Stored data entries
= = =

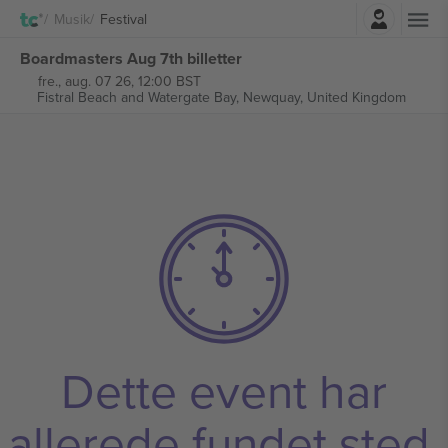
Log ind
Musik
Festival
Boardmasters Aug 7th billetter
fre., aug. 07 26, 12:00 BST
Fistral Beach and Watergate Bay,
Newquay, United Kingdom
Dette event har
allerede fundet sted.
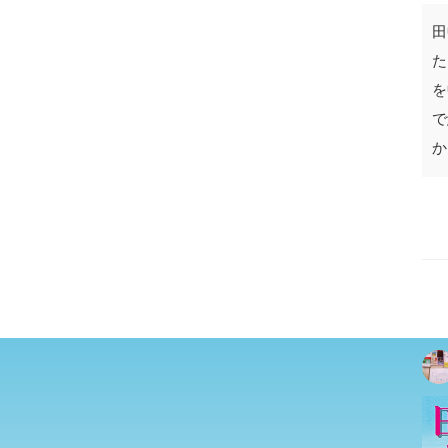
田
た
を
で
か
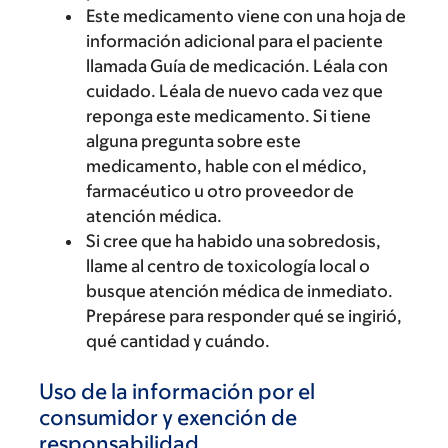
Este medicamento viene con una hoja de
información adicional para el paciente
llamada Guía de medicación. Léala con
cuidado. Léala de nuevo cada vez que
reponga este medicamento. Si tiene
alguna pregunta sobre este
medicamento, hable con el médico,
farmacéutico u otro proveedor de
atención médica.
Si cree que ha habido una sobredosis,
llame al centro de toxicología local o
busque atención médica de inmediato.
Prepárese para responder qué se ingirió,
qué cantidad y cuándo.
Uso de la información por el
consumidor y exención de
responsabilidad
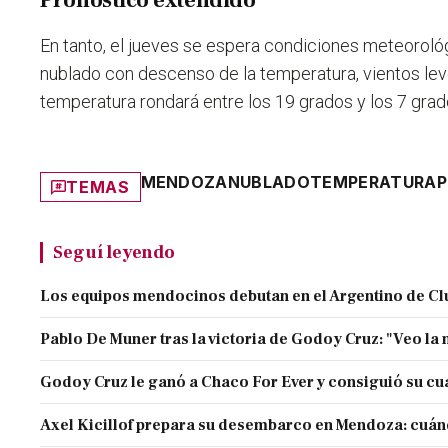
Pronóstico extendido
En tanto, el jueves se espera condiciones meteorológ
nublado con descenso de la temperatura, vientos lev
temperatura rondará entre los 19 grados y los 7 gr
MENDOZA
NUBLADO
TEMPERATURA
P
TEMAS
Seguí leyendo
Los equipos mendocinos debutan en el Argentino de Cl
Pablo De Muner tras la victoria de Godoy Cruz: "Veo la 
Godoy Cruz le ganó a Chaco For Ever y consiguió su cuar
Axel Kicillof prepara su desembarco en Mendoza: cuán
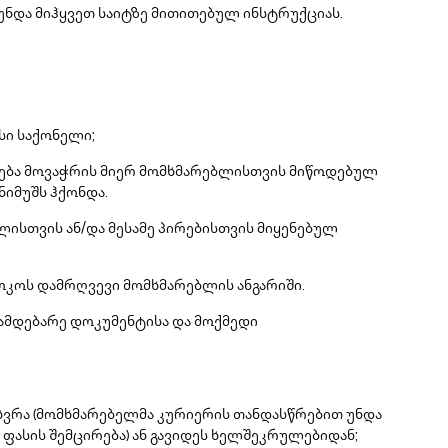
უნდა მიჰყვეთ საიტზე მითითებულ ინსტრუქციას.
სი საქონელი;
ამება მოვაჭრის მიერ მომხმარებლისთვის მიწოდებულ
ნიმუშს ჰქონდა.
ისთვის ან/და მესამე პირებისთვის მიყენებულ
ოკოს დამრღვევი მომხმარებლის ანგარიში.
ნამდებარე დოკუმენტისა და მოქმედი
ხვრა (მომხმარებელმა კურიერის თანდასწრებით უნდა
 ფასის შემცირება) ან გავიდეს ხელშეკრულებიდან;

= = =

◆ YOUR OBJECTIVE: Return every entry above word for word, leaving pictures out.

◆ YOUR RESPONSE:
Log ind
Musik
Festival
Boardmasters Aug 7th billetter
fre., aug. 07 26, 12:00 BST
Fistral Beach and Watergate Bay,
Newquay, United Kingdom
Dette event har
allerede fundet sted.
田
た
を
で
か
Este medicamento viene con una hoja de
información adicional para el paciente
llamada Guía de medicación. Léala con
cuidado. Léala de nuevo cada vez que
reponga este medicamento. Si tiene
alguna pregunta sobre este
medicamento, hable con el médico,
farmacéutico u otro proveedor de
atención médica.
Si cree que ha habido una sobredosis,
llame al centro de toxicología local o
busque atención médica de inmediato.
Prepárese para responder qué se ingirió,
qué cantidad y cuándo.
Uso de la información por el
consumidor y exención de
responsabilidad
Pronóstico extendido
En tanto, el jueves se espera condiciones meteorológ
nublado con descenso de la temperatura, vientos lev
temperatura rondará entre los 19 grados y los 7 gr
MENDOZA
NUBLADO
TEMPERATURA
P
TEMAS
Seguí leyendo
Los equipos mendocinos debutan en el Argentino de Cl
Pablo De Muner tras la victoria de Godoy Cruz: "Veo la 
Godoy Cruz le ganó a Chaco For Ever y consiguió su cuar
Axel Kicillof prepara su desembarco en Mendoza: cuán
უნდა მიჰყვეთ საიტზე მითითებულ ინსტრუქციას.
სი საქონელი;
ამება მოვაჭრის მიერ მომხმარებლისთვის მიწოდებულ
ნიმუშს ჰქონდა.
ისთვის ან/და მესამე პირებისთვის მიყენებულ
ოკოს დამრღვევი მომხმარებლის ანგარიში.
ნამდებარე დოკუმენტისა და მოქმედი
ხვრა (მომხმარებელმა კურიერის თანდასწრებით უნდა
 ფასის შემცირება) ან გავიდეს ხელშეკრულებიდან;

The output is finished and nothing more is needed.